Security groups are managed at the Security Groups List.

Each security group has a setting for every system permission. Permission settings either allow or don't allow the user to perform a particular action.

These permissions are quite detailed, for example four independent costs permissions regulate whether a user can add costs, view costs, modify costs and delete costs.

Above the highlighted Delete cost permission has been set to Allow for the Data Entry security group. This means that users who are members of this group can delete costs.

Setting permissions

In almost all situations you need only select or un-select the Allow check box for a permission.

If the Allow checkbox is ticked, members of the security group have permission to perform that action. If it is not ticked they not have that permission and are not allowed to perform the action.

  1. In the example above users can view costs.
  2. The Deny check box is only relevant when compiling multiple values for the same permission, see Compilation of permissions below.

Searching and filtering permissions

You can now search the permissions.

Click image to see this feature in action. Click image again to close.

As the animation above shows, enter text in the search box to view only the permissions that contain this text. The example reveals all the cost permissions and shows the settings for each of these in the selected security group (Consultant).

The animation also shows how to filter the list to display only the permissions that do not have Allow ticked.

Finally, it demonstrates how to check whether any Deny settings have been ticked.

Compilation of permissions

Sometimes multiple permission settings must be compiled in order to derive one value for a user.
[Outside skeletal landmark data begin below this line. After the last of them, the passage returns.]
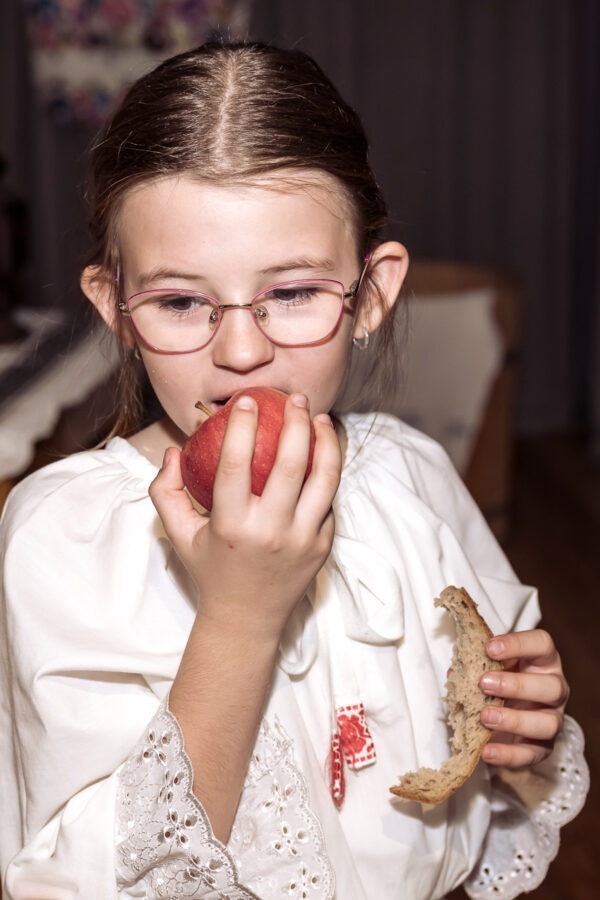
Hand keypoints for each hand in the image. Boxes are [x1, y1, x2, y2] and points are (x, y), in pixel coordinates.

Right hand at [149, 393, 341, 642]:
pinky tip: (325, 450)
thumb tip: (174, 451)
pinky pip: (330, 499)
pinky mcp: (323, 545)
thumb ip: (166, 492)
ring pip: (324, 478)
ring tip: (319, 417)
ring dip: (325, 441)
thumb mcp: (179, 535)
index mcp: (232, 525)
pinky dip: (329, 470)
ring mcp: (302, 539)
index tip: (245, 402)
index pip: (236, 464)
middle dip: (294, 422)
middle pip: (290, 464)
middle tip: (293, 398)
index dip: (241, 427)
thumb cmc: (211, 569)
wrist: (248, 618)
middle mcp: (271, 532)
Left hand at [479, 629, 568, 767]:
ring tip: (485, 717)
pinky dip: (508, 754)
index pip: (542, 645)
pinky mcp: (543, 747)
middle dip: (517, 685)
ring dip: (515, 720)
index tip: (489, 648)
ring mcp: (552, 719)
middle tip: (483, 684)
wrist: (506, 716)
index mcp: (542, 661)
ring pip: (549, 723)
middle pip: (552, 687)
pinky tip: (486, 750)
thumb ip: (475, 665)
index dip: (518, 644)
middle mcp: (554, 689)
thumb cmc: (498, 682)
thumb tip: (455, 671)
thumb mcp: (489, 667)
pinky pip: (532, 754)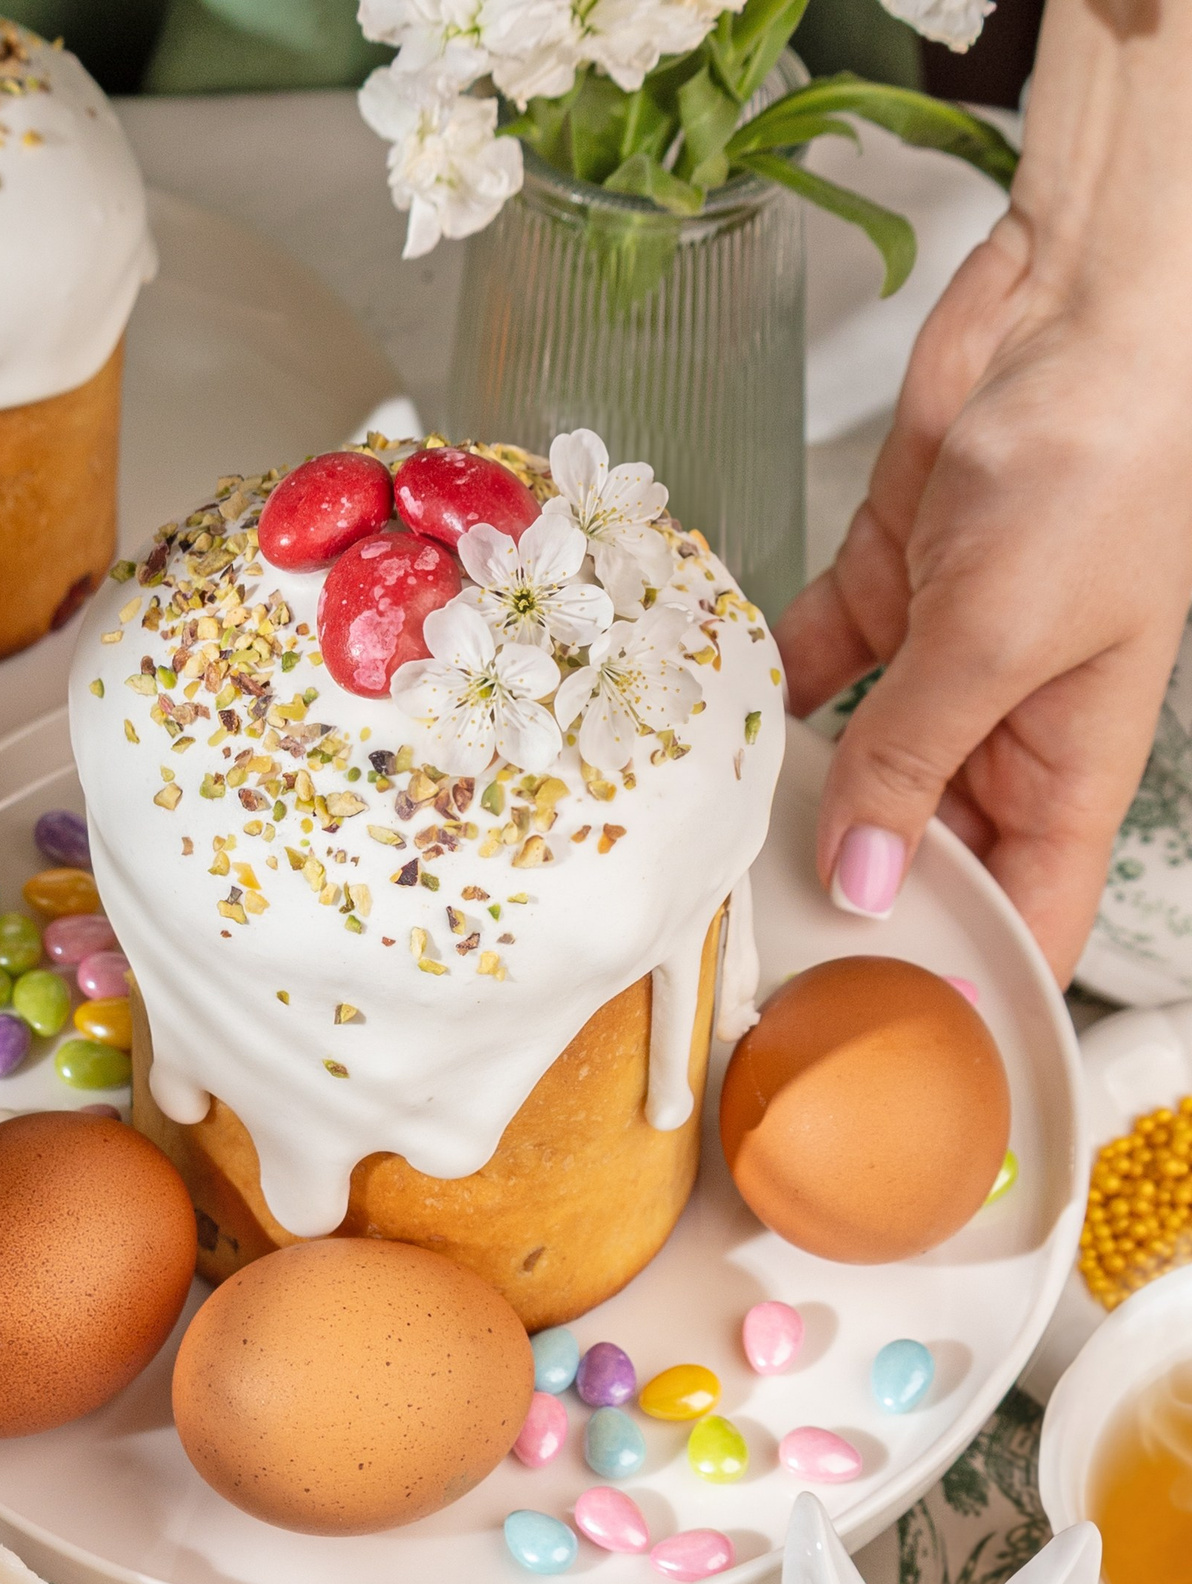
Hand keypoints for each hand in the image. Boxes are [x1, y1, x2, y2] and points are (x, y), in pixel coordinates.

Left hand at [774, 1, 1191, 986]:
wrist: (1085, 302)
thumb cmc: (1100, 466)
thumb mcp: (1000, 644)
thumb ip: (915, 761)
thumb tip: (867, 878)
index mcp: (1071, 764)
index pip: (1026, 913)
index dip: (965, 987)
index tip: (884, 1057)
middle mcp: (1009, 726)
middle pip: (927, 855)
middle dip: (849, 908)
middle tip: (748, 973)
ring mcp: (946, 655)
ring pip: (858, 766)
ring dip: (792, 810)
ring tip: (706, 878)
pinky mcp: (891, 582)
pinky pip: (816, 664)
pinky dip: (767, 697)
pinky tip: (708, 740)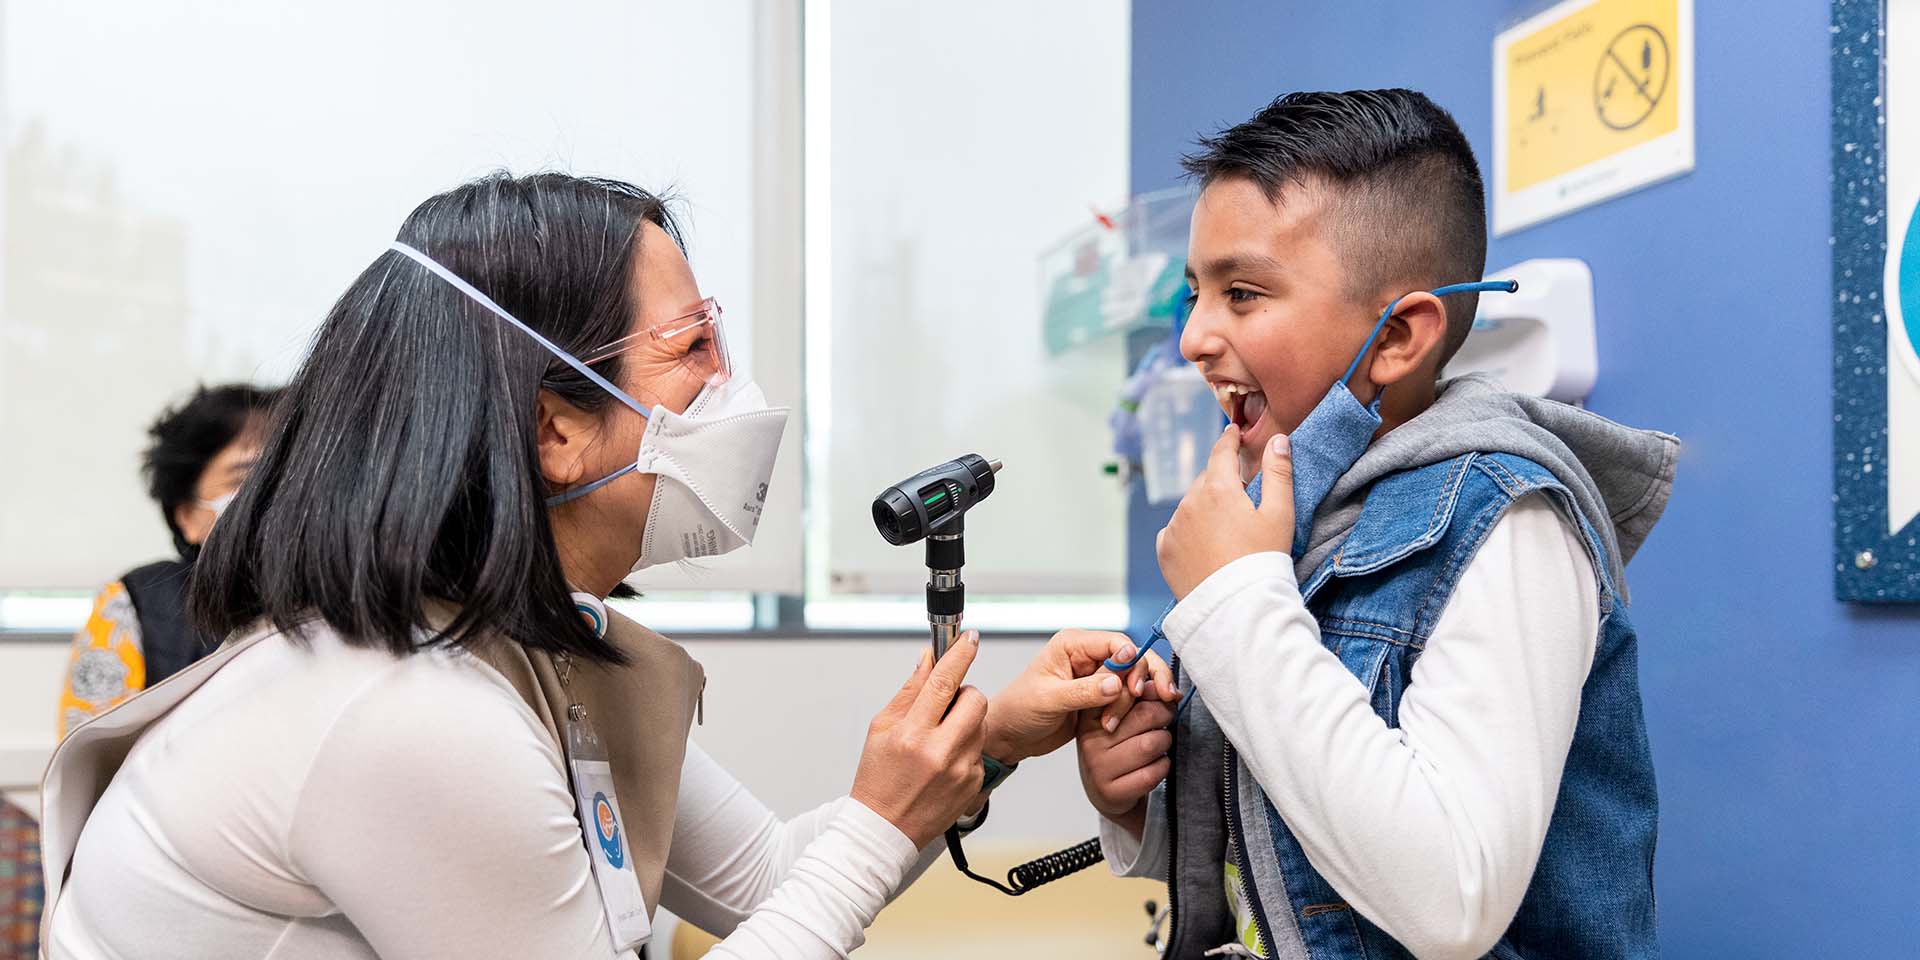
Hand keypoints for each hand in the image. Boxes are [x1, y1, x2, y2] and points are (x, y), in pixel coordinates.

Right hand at [850, 633, 988, 847]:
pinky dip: (966, 748)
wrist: (884, 829)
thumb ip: (909, 691)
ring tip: (941, 737)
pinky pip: (979, 750)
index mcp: (912, 734)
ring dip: (966, 721)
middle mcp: (939, 752)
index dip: (959, 655)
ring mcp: (960, 770)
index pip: (943, 682)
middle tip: (948, 703)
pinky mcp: (973, 784)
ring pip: (981, 724)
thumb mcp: (881, 728)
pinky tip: (944, 762)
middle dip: (965, 693)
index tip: (969, 638)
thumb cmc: (878, 778)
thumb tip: (929, 658)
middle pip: (975, 700)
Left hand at [985, 629, 1161, 763]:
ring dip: (1135, 702)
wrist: (1011, 735)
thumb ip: (1084, 691)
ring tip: (1112, 724)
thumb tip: (1117, 683)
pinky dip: (1133, 710)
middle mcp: (1088, 655)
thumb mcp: (1049, 700)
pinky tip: (1123, 725)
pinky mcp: (1102, 696)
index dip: (1133, 662)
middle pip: (1134, 658)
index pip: (1117, 643)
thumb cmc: (1019, 710)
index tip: (1136, 688)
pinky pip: (1128, 698)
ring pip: (1135, 679)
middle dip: (1142, 681)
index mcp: (1073, 644)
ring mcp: (1097, 676)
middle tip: (1148, 702)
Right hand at [1077, 698, 1175, 839]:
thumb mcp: (1124, 714)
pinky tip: (1154, 764)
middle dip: (1165, 713)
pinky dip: (1163, 766)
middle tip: (1167, 716)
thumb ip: (1142, 693)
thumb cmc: (1119, 745)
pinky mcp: (1112, 791)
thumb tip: (1164, 687)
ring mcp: (1098, 767)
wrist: (1107, 791)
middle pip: (1145, 714)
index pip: (1123, 688)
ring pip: (1152, 744)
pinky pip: (1153, 772)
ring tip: (1159, 742)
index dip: (1149, 688)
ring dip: (1165, 741)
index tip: (1159, 692)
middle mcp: (1088, 738)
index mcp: (1089, 712)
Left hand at [1156, 425, 1294, 600]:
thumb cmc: (1263, 561)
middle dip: (1221, 481)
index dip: (1229, 440)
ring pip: (1190, 505)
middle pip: (1206, 480)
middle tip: (1238, 496)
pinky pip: (1176, 529)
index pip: (1221, 452)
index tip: (1232, 432)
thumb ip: (1279, 474)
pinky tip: (1206, 545)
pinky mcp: (1165, 550)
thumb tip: (1278, 441)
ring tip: (1225, 529)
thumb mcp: (1279, 515)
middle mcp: (1189, 502)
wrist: (1235, 608)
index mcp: (1218, 489)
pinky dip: (1188, 530)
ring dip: (1204, 507)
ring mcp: (1174, 526)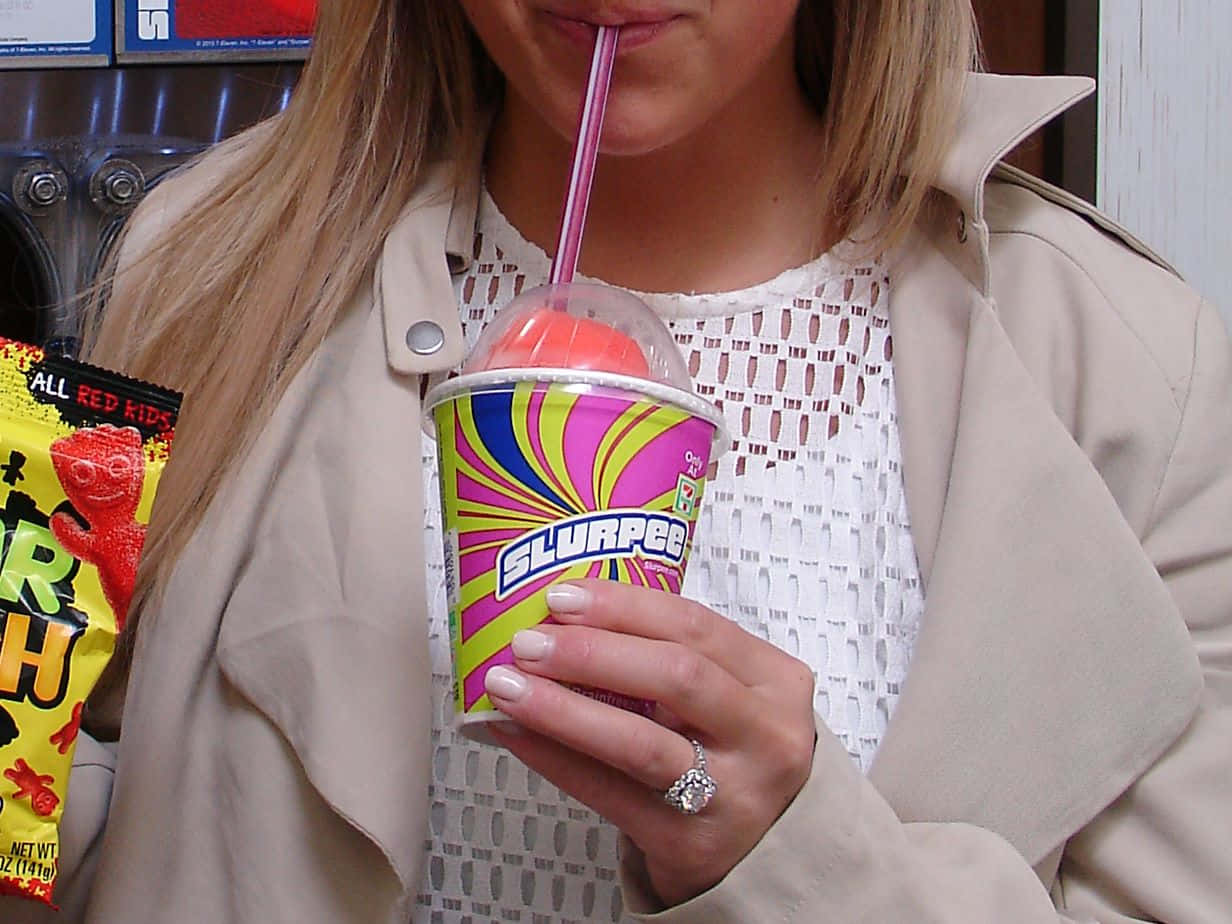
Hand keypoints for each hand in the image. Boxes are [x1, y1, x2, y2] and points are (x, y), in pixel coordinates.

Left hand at [484, 578, 817, 906]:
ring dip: (563, 708)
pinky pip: (610, 793)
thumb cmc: (734, 756)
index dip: (624, 607)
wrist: (768, 854)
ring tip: (508, 687)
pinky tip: (517, 735)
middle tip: (528, 641)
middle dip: (591, 651)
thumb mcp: (732, 698)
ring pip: (639, 741)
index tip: (562, 595)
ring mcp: (732, 794)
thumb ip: (675, 659)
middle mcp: (765, 736)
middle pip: (675, 675)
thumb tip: (567, 621)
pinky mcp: (690, 843)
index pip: (696, 626)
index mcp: (777, 682)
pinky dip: (556, 759)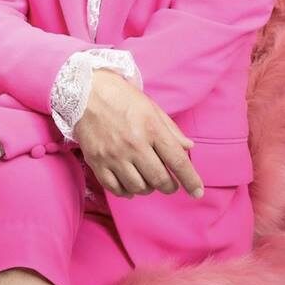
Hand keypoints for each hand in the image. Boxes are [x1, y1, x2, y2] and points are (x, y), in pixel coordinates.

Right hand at [73, 69, 203, 199]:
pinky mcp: (97, 162)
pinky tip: (130, 183)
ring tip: (147, 179)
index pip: (177, 161)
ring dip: (148, 188)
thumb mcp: (152, 108)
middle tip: (169, 183)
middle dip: (169, 186)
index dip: (190, 180)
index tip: (197, 192)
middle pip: (159, 179)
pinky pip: (116, 189)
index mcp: (151, 128)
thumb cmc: (122, 98)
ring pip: (138, 187)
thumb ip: (171, 130)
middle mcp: (134, 144)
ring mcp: (114, 155)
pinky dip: (127, 191)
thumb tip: (189, 147)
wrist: (86, 91)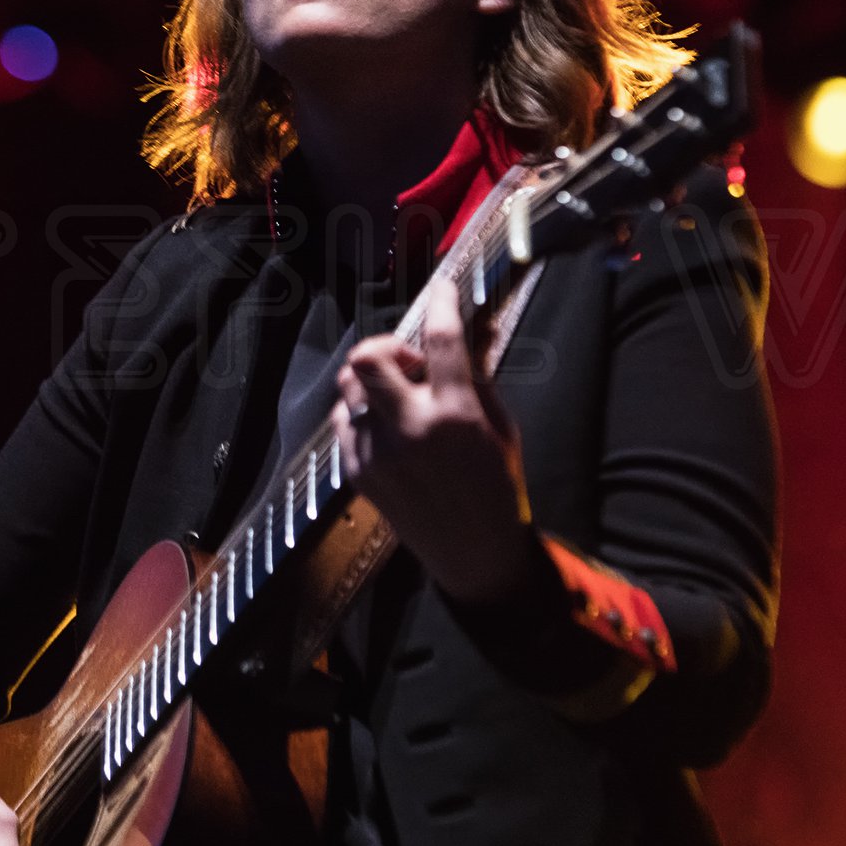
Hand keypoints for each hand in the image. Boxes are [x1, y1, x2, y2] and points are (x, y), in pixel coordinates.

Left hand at [332, 278, 536, 604]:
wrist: (474, 555)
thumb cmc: (497, 487)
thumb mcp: (501, 427)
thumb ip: (478, 377)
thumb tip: (470, 329)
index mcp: (455, 416)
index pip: (441, 340)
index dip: (442, 303)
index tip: (443, 290)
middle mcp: (410, 430)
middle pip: (367, 357)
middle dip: (386, 346)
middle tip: (409, 360)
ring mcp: (377, 452)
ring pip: (349, 387)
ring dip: (373, 380)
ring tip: (400, 396)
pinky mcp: (357, 472)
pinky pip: (344, 420)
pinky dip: (363, 413)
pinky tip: (388, 426)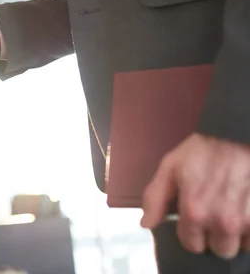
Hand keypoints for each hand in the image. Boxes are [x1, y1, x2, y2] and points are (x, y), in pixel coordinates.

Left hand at [141, 133, 249, 258]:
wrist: (235, 135)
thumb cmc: (203, 150)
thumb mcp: (170, 168)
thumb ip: (155, 198)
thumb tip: (146, 224)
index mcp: (195, 211)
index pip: (191, 245)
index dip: (191, 234)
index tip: (194, 221)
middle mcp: (221, 221)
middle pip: (218, 250)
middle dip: (214, 236)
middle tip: (214, 216)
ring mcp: (245, 221)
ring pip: (239, 246)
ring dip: (235, 235)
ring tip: (230, 212)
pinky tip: (243, 211)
When a user is a member of multiple security groups, Case Manager evaluates each permission by collecting the values for this permission in all of the user's security groups. These are compiled into one value per permission using two rules:

  • If a permission has an Allow value in any of the security groups, this permission is collected into the set of Allows, i.e. allowable actions for the user.
  • It is ejected from the set of allowable actions if a Deny value for this permission is located anywhere.

Note that when a value for the permission has been set per user, this value is also collected into the process described above and is subject to the same rules. Thus, it does not override settings for permissions in the user's security group(s).

Be aware that ticking the Deny box for a permission overrides any Allow permission set for a security group (including the System Administrator security group) or for a user.

Thus, the only reason you would ever want to use Deny is when a user is a member of multiple security groups, and you want to prevent certain users having a permission that is allowed in one of those groups.

As explained, the Deny permission overrules any other Allow permissions. So if you were a member of both the Consultant group and the System Administrator group, any deny permissions in the Consultant group would prevent you from performing operations even if they were allowed in the System Administrator group.